I honestly don’t know where I fall on that spectrum. I’ve already told you that I’ve only been a Christian for a couple of weeks. Seriously, I’m still trying to figure out what to do with myself on a Friday night now that I’m not allowed to go out and party, so I’m probably not the best person to ask about convoluted matters of faith and theology.
All I can tell you is what happened to me.
And that’s basically the reason I’m saved now.
I was stuck. I couldn’t move. I don’t know if was my injuries from getting stepped on or what. Maybe it was even a literal demon holding me in place, trying to kill me before I had the chance to turn my life around. I seriously don’t know.
But I couldn’t move. Each time I budged, something caught around my neck. Like something was trying to strangle me.
I was going to die.
And do you know what I thought about? Well it certainly wasn’t tapas. Or Mr. Math Babe. Or how terrible Kennedy would feel once I was dead.
I thought about my family. Wondered if they were following the news already or if they were blissfully waiting for their only child to come home, never suspecting the life was seeping out of my pores with every second.
But more than anything? I thought about that little old lady. Grandma Lucy. The one who stood ready to take a bullet for me.
There are people I’d probably die for. My parents, for one thing. Maybe even Kennedy if it ever came right down to it. Underage victims of human trafficking? I’d be willing to risk my life if I knew it could save them.
But this little old lady stood up for me. Told that deranged General she would take my place.
I suppose if you were looking in from the outside, maybe you’d think it made evolutionary sense, in that cold, calculated Darwinian way. Grandma Lucy was old. Had lived her life. Had passed on her genes, blah, blah, blah. And here I was. Young. Healthy. Strong.
So she was willing to trade places.
But there was more to it than that.

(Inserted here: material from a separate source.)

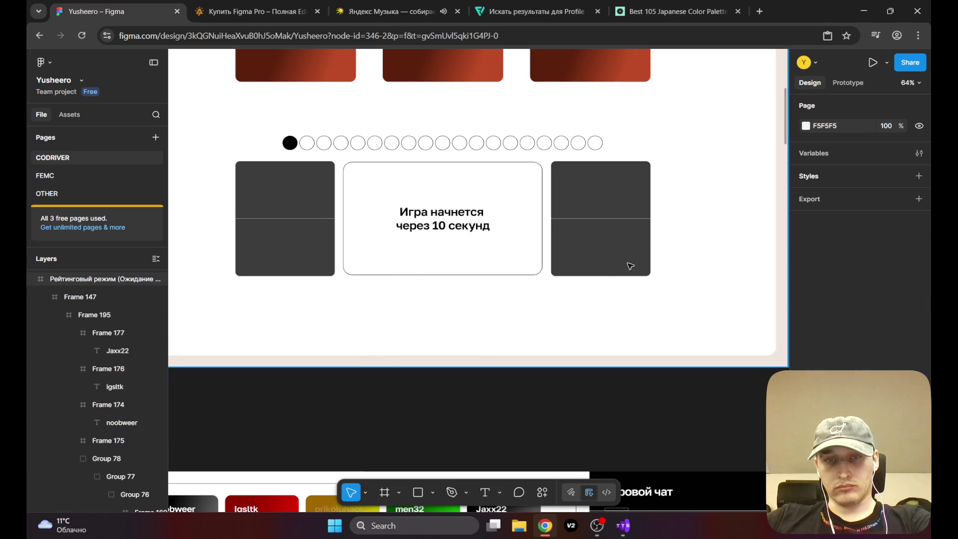
left_click(452, 289)
scroll(454, 284, "down", 5)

I wish I could explain to you what I heard in her voice. Wish I could describe the intensity. You ever watch those superhero movies? There’s a common trope in a lot of them. This old lady with wicked awesome supernatural powers. The kind who can heal you with a touch or strike fear into villains five times their size.
That’s the kind of power I sensed in Grandma Lucy when she stood between me and that gunman. An unmistakable, never before experienced power.

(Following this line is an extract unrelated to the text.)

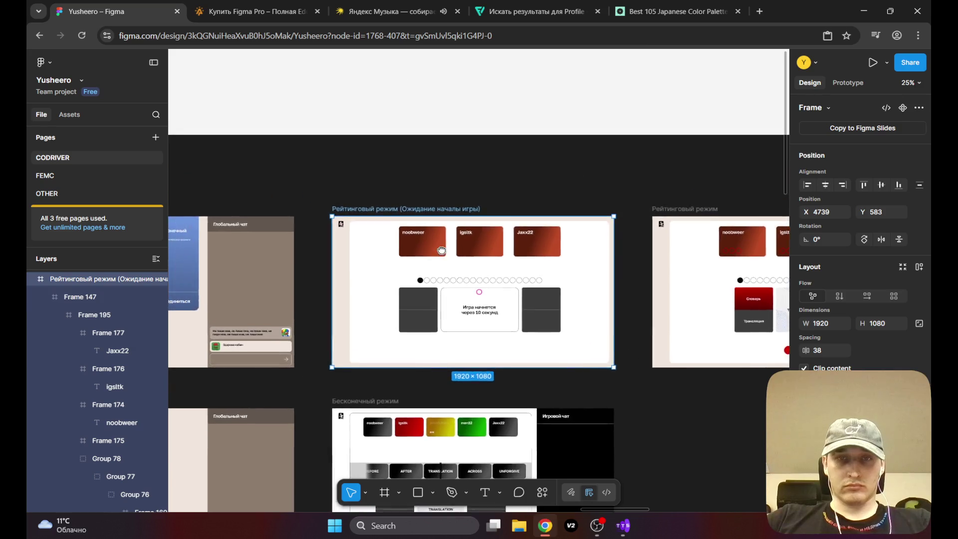
scroll(452, 265, "right", 2)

I was agnostic basically my entire life, but I always believed in something divine. Something beyond what science can explain or the eye can see. But I’d never experienced it until that moment. And do you know what it was I felt pouring out of Grandma Lucy?
Love.
She loved me.
Not in the way some do-good Mother Theresa-esque kind of saint would feel warm and fuzzy toward all humanity. This was far more personal.
Far more powerful.
Grandma Lucy loved me. Enough to die in my place, even though she didn’t even know me. Some people look at my dyed hair, my couple extra body piercings, and they write me off as some kind of edgy weirdo. Once at the bookstore I even had a mom tell her child, “Don’t make eye contact with her.” So yeah. I may not be part of a marginalized minority in any real sense of the word, but I certainly have experienced my share of prejudice. Of being written off as “other.”

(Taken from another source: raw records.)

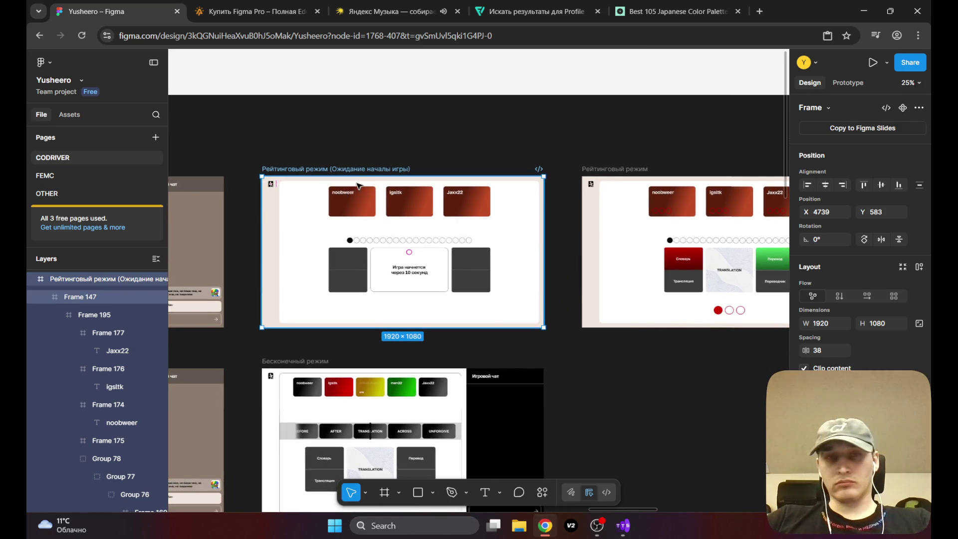
left_click(374, 77)
scroll(377, 262, "up", 3)
mouse_move(376, 261)
left_mouse_down()
mouse_move(418, 231)
mouse_move(496, 271)
mouse_move(480, 274)
mouse_move(501, 252)
mouse_move(385, 229)
left_mouse_up()
left_click(321, 182)
left_click(321, 182)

But Grandma Lucy saw past all that. It was like she was seeing the real me.
Me, Willow Winters. A scared young woman who only wanted to get home to her mom and dad.
And she was willing to die in my place.
She’d already saved my life once. I knew that much. I can’t recall a single word she said in her prayer while she was staring at that gun, ready to take that bullet meant for me, but I can tell you the power I felt behind her words.
In another culture, another religious era, she might have been called a shaman. A spiritual healer. A miracle woman.
Instead, she was just Grandma Lucy. The most powerful woman I’ve ever encountered.
Thinking about her gave me hope, and that’s all I had to cling to as I lay on that cabin floor, smoke burning my lungs, stinging my eyes, draining the life out of me. Grandma Lucy loved me enough to save me.
And she hadn’t done that so I could die here alone.